EXERCISE
Collect every line of the data below that contains the string "middle", matching case exactly.
+++ RECORDS TO PROCESS
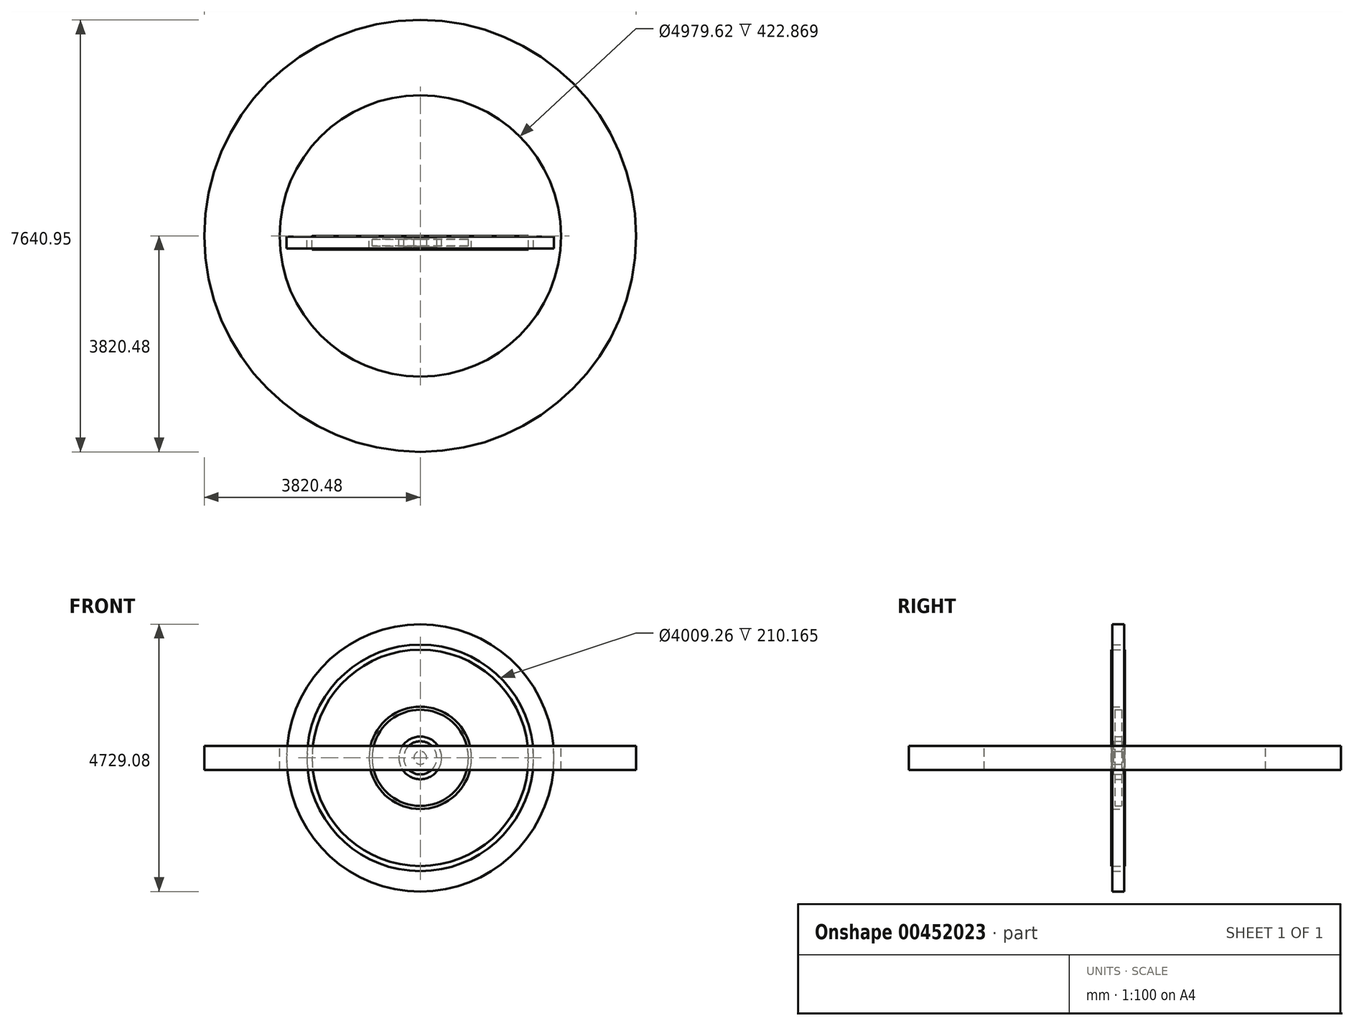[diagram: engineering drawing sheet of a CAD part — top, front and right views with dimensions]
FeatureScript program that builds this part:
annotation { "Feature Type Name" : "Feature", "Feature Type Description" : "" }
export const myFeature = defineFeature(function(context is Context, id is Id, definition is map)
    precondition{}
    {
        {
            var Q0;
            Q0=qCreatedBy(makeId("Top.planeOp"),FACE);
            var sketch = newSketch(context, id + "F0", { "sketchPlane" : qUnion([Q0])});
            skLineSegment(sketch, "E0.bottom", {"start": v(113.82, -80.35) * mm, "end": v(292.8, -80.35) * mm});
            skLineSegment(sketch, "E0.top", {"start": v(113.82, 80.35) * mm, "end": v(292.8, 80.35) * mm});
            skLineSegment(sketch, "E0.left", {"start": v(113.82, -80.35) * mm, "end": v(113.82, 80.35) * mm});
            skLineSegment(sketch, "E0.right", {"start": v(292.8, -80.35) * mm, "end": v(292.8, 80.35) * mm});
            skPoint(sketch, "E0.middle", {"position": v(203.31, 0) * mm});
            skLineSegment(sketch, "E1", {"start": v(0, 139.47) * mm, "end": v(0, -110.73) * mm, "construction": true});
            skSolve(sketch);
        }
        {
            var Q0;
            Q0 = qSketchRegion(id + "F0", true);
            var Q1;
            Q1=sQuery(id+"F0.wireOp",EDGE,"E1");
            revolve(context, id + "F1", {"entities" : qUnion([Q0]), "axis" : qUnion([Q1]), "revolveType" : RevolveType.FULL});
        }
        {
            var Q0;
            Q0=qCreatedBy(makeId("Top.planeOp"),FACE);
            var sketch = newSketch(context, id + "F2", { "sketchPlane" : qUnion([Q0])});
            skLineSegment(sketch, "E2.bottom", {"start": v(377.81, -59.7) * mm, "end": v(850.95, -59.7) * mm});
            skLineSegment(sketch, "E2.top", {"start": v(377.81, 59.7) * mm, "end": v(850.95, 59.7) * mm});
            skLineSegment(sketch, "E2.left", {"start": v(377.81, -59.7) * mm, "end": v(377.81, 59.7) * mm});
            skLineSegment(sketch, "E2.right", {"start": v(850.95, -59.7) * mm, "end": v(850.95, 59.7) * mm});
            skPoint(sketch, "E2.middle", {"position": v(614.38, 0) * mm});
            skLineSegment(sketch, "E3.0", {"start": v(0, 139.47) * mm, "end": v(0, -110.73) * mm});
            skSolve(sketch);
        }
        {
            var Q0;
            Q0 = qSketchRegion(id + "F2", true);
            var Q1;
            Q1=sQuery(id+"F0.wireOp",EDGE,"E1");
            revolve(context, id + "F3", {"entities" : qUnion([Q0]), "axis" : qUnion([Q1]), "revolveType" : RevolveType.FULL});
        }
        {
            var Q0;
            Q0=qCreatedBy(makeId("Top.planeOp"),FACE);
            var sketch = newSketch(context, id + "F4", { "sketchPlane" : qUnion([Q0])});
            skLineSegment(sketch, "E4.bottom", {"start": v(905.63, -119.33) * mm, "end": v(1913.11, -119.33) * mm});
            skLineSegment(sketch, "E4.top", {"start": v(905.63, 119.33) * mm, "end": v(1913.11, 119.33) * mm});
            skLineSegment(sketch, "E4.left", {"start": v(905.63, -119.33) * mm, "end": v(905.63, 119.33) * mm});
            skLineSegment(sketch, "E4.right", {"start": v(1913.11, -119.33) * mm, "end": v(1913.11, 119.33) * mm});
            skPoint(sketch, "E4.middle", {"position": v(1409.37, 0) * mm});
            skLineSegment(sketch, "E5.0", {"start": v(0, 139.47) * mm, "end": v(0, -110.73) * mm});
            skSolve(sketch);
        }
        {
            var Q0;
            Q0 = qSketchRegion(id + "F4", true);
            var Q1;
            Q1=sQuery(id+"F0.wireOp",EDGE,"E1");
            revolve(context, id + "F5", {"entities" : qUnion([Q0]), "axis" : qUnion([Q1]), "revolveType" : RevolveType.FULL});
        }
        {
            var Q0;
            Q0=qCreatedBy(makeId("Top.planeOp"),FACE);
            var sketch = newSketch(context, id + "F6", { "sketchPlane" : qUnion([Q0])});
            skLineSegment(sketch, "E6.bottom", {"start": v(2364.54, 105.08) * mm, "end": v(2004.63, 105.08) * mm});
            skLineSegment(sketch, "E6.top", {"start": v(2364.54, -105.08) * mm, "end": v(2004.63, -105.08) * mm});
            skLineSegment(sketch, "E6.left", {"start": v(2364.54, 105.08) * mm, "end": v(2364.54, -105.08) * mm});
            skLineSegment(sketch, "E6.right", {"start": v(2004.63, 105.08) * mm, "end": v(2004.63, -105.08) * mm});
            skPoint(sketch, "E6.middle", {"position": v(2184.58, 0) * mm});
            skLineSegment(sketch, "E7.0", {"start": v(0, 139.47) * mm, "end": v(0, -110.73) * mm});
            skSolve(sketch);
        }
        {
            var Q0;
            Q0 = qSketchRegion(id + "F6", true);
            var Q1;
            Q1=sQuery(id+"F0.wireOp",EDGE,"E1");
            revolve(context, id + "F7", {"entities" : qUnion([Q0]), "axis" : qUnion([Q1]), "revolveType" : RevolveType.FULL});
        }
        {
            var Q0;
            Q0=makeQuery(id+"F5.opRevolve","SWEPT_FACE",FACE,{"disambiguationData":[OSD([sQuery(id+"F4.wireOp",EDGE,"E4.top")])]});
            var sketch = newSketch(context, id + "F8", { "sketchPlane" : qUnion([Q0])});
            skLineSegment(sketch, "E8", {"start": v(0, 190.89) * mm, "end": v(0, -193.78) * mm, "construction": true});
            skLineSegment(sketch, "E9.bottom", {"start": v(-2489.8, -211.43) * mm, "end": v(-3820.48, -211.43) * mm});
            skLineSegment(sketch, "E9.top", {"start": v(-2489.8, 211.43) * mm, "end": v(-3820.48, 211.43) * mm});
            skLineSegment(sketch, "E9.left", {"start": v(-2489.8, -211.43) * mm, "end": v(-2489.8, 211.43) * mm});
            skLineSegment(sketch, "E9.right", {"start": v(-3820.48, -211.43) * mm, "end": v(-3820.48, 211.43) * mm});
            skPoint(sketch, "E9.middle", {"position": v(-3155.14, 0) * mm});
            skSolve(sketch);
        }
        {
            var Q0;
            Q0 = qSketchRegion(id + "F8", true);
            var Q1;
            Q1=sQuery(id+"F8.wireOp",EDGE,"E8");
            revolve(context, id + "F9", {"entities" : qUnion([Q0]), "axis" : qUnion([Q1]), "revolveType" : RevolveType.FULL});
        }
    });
++++++
+++ RECORDS TO PROCESS
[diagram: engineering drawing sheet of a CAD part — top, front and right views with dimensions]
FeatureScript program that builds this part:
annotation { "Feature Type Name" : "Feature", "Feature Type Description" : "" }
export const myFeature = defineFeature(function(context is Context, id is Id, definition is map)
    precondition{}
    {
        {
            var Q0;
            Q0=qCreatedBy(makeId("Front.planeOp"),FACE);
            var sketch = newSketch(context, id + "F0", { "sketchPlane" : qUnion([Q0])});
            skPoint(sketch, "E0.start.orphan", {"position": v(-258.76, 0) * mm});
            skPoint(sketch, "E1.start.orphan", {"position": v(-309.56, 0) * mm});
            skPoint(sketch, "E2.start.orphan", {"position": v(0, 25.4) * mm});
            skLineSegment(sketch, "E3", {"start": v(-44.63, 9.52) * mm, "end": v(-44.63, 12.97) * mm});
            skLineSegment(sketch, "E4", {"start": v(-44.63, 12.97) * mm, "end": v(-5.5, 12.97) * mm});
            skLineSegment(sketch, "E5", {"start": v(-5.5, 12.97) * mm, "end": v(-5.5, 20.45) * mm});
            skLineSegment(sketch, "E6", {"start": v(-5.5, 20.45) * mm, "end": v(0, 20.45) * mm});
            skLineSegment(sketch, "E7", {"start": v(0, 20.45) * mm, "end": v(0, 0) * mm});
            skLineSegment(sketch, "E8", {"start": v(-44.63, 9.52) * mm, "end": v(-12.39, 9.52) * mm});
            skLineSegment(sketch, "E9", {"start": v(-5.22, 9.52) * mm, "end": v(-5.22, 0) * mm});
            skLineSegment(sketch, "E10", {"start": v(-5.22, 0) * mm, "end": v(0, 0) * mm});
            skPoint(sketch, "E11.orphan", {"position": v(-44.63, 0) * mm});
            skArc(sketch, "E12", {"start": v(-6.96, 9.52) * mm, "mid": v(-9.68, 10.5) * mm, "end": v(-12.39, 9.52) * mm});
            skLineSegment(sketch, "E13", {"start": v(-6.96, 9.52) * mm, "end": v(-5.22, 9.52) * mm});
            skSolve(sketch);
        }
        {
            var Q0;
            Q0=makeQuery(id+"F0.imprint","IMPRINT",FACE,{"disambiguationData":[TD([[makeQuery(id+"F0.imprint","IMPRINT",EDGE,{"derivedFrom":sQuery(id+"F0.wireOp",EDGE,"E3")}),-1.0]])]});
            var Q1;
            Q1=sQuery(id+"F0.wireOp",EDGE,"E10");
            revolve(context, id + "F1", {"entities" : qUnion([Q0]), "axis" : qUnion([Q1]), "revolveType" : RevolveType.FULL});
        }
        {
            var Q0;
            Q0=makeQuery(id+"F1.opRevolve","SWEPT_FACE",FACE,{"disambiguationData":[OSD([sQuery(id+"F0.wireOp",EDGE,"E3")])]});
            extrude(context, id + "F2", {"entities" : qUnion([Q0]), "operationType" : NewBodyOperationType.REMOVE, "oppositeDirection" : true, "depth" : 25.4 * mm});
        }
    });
++++++
OUTPUT OF THE TASK
            skPoint(sketch, "E0.middle", {"position": v(203.31, 0) * mm});
            skPoint(sketch, "E2.middle", {"position": v(614.38, 0) * mm});
            skPoint(sketch, "E4.middle", {"position": v(1409.37, 0) * mm});
            skPoint(sketch, "E6.middle", {"position": v(2184.58, 0) * mm});
            skPoint(sketch, "E9.middle", {"position": v(-3155.14, 0) * mm});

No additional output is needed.